SHORT EXERCISE
Copy every line of the records below word for word, keeping each line in its original order.

WORKING DATA

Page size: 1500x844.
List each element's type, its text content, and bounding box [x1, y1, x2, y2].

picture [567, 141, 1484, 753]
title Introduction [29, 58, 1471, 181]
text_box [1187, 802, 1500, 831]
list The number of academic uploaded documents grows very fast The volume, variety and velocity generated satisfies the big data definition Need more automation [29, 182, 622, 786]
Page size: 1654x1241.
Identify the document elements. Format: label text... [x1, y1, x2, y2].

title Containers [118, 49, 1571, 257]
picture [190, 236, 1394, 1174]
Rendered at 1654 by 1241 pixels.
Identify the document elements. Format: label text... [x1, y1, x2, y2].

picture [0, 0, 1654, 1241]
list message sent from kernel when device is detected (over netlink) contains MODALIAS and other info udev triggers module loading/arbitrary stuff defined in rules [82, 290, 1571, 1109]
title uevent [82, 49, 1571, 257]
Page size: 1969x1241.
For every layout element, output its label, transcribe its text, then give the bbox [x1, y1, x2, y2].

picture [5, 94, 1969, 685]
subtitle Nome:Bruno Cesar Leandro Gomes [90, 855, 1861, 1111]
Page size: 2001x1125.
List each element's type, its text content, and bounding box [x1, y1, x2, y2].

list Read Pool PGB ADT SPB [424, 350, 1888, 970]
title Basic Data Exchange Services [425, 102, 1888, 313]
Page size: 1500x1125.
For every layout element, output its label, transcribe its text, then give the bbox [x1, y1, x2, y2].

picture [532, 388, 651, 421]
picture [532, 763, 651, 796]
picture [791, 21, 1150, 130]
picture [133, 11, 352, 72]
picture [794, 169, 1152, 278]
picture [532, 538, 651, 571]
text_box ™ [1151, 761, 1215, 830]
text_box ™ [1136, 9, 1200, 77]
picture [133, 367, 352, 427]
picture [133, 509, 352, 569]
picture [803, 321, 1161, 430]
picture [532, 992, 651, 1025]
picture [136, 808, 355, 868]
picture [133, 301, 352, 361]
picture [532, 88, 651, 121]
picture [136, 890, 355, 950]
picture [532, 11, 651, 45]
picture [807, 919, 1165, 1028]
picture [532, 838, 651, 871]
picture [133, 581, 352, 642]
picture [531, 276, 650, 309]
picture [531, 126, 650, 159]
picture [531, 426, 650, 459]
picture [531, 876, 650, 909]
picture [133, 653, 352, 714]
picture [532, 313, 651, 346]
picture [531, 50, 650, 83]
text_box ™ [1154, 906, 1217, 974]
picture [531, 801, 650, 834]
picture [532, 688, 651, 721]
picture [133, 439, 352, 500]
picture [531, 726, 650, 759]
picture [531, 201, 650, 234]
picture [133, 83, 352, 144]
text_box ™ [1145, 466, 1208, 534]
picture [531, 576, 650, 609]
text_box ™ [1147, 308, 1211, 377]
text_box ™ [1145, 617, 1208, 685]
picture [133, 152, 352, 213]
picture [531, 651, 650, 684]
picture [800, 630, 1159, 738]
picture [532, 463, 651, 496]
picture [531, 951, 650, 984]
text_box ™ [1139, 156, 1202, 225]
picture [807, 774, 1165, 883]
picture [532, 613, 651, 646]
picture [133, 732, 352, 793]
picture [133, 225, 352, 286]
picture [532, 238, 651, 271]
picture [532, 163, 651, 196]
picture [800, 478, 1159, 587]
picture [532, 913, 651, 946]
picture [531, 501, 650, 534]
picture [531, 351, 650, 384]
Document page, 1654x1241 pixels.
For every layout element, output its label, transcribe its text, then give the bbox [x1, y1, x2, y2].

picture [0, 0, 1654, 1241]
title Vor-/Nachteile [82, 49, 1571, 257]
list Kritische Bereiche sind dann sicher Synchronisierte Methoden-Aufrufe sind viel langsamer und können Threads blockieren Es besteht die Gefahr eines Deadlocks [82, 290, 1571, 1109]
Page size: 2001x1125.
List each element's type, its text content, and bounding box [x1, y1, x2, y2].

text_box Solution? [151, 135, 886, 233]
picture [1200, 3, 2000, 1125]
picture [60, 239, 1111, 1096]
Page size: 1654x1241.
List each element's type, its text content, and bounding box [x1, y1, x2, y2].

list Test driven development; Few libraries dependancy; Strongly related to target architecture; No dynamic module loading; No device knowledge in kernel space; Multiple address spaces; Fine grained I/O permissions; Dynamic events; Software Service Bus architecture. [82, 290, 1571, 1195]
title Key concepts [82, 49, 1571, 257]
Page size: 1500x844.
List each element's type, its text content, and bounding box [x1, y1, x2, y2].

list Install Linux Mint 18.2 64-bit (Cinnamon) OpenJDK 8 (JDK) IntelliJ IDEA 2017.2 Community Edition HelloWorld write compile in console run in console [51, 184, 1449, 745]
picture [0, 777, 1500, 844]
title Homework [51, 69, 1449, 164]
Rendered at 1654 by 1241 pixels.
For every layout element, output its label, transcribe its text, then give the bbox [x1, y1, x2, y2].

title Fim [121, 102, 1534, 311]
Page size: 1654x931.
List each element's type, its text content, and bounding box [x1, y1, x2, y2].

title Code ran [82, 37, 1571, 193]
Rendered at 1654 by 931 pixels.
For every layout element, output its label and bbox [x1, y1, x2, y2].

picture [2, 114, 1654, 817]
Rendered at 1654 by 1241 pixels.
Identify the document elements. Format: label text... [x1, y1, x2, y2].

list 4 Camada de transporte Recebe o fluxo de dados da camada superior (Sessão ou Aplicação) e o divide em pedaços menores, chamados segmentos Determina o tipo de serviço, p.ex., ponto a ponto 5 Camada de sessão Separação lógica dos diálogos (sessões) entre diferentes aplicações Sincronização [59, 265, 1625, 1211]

REPLY TO THE TASK
Page size: 1500x844.
List each element's type, its text content, and bounding box [x1, y1, x2, y2].

picture [567, 141, 1484, 753]
title Introduction [29, 58, 1471, 181]
text_box [1187, 802, 1500, 831]
list The number of academic uploaded documents grows very fast The volume, variety and velocity generated satisfies the big data definition Need more automation [29, 182, 622, 786]
Page size: 1654x1241.
Identify the document elements. Format: label text... [x1, y1, x2, y2].

title Containers [118, 49, 1571, 257]
picture [190, 236, 1394, 1174]
Rendered at 1654 by 1241 pixels.
Identify the document elements. Format: label text... [x1, y1, x2, y2].

picture [0, 0, 1654, 1241]
list message sent from kernel when device is detected (over netlink) contains MODALIAS and other info udev triggers module loading/arbitrary stuff defined in rules [82, 290, 1571, 1109]
title uevent [82, 49, 1571, 257]
Page size: 1969x1241.
For every layout element, output its label, transcribe its text, then give the bbox [x1, y1, x2, y2].

picture [5, 94, 1969, 685]
subtitle Nome:Bruno Cesar Leandro Gomes [90, 855, 1861, 1111]
Page size: 2001x1125.
List each element's type, its text content, and bounding box [x1, y1, x2, y2].

list Read Pool PGB ADT SPB [424, 350, 1888, 970]
title Basic Data Exchange Services [425, 102, 1888, 313]
Page size: 1500x1125.
For every layout element, output its label, transcribe its text, then give the bbox [x1, y1, x2, y2].

picture [532, 388, 651, 421]
picture [532, 763, 651, 796]
picture [791, 21, 1150, 130]
picture [133, 11, 352, 72]
picture [794, 169, 1152, 278]
picture [532, 538, 651, 571]
text_box ™ [1151, 761, 1215, 830]
text_box ™ [1136, 9, 1200, 77]
picture [133, 367, 352, 427]
picture [133, 509, 352, 569]
picture [803, 321, 1161, 430]
picture [532, 992, 651, 1025]
picture [136, 808, 355, 868]
picture [133, 301, 352, 361]
picture [532, 88, 651, 121]
picture [136, 890, 355, 950]
picture [532, 11, 651, 45]
picture [807, 919, 1165, 1028]
picture [532, 838, 651, 871]
picture [133, 581, 352, 642]
picture [531, 276, 650, 309]
picture [531, 126, 650, 159]
picture [531, 426, 650, 459]
picture [531, 876, 650, 909]
picture [133, 653, 352, 714]
picture [532, 313, 651, 346]
picture [531, 50, 650, 83]
text_box ™ [1154, 906, 1217, 974]
picture [531, 801, 650, 834]
picture [532, 688, 651, 721]
picture [133, 439, 352, 500]
picture [531, 726, 650, 759]
picture [531, 201, 650, 234]
picture [133, 83, 352, 144]
text_box ™ [1145, 466, 1208, 534]
picture [531, 576, 650, 609]
text_box ™ [1147, 308, 1211, 377]
text_box ™ [1145, 617, 1208, 685]
picture [133, 152, 352, 213]
picture [531, 651, 650, 684]
picture [800, 630, 1159, 738]
picture [532, 463, 651, 496]
picture [531, 951, 650, 984]
text_box ™ [1139, 156, 1202, 225]
picture [807, 774, 1165, 883]
picture [532, 613, 651, 646]
picture [133, 732, 352, 793]
picture [133, 225, 352, 286]
picture [532, 238, 651, 271]
picture [532, 163, 651, 196]
picture [800, 478, 1159, 587]
picture [532, 913, 651, 946]
picture [531, 501, 650, 534]
picture [531, 351, 650, 384]
Document page, 1654x1241 pixels.
For every layout element, output its label, transcribe its text, then give the bbox [x1, y1, x2, y2].

picture [0, 0, 1654, 1241]
title Vor-/Nachteile [82, 49, 1571, 257]
list Kritische Bereiche sind dann sicher Synchronisierte Methoden-Aufrufe sind viel langsamer und können Threads blockieren Es besteht die Gefahr eines Deadlocks [82, 290, 1571, 1109]
Page size: 2001x1125.
List each element's type, its text content, and bounding box [x1, y1, x2, y2].

text_box Solution? [151, 135, 886, 233]
picture [1200, 3, 2000, 1125]
picture [60, 239, 1111, 1096]
Page size: 1654x1241.
List each element's type, its text content, and bounding box [x1, y1, x2, y2].

list Test driven development; Few libraries dependancy; Strongly related to target architecture; No dynamic module loading; No device knowledge in kernel space; Multiple address spaces; Fine grained I/O permissions; Dynamic events; Software Service Bus architecture. [82, 290, 1571, 1195]
title Key concepts [82, 49, 1571, 257]
Page size: 1500x844.
List each element's type, its text content, and bounding box [x1, y1, x2, y2].

list Install Linux Mint 18.2 64-bit (Cinnamon) OpenJDK 8 (JDK) IntelliJ IDEA 2017.2 Community Edition HelloWorld write compile in console run in console [51, 184, 1449, 745]
picture [0, 777, 1500, 844]
title Homework [51, 69, 1449, 164]
Rendered at 1654 by 1241 pixels.
For every layout element, output its label, transcribe its text, then give the bbox [x1, y1, x2, y2].

title Fim [121, 102, 1534, 311]
Page size: 1654x931.
List each element's type, its text content, and bounding box [x1, y1, x2, y2].

title Code ran [82, 37, 1571, 193]
Rendered at 1654 by 931 pixels.
For every layout element, output its label and bbox [x1, y1, x2, y2].

picture [2, 114, 1654, 817]
Rendered at 1654 by 1241 pixels.
Identify the document elements. Format: label text... [x1, y1, x2, y2].

list 4 Camada de transporte Recebe o fluxo de dados da camada superior (Sessão ou Aplicação) e o divide em pedaços menores, chamados segmentos Determina o tipo de serviço, p.ex., ponto a ponto 5 Camada de sessão Separação lógica dos diálogos (sessões) entre diferentes aplicações Sincronização [59, 265, 1625, 1211]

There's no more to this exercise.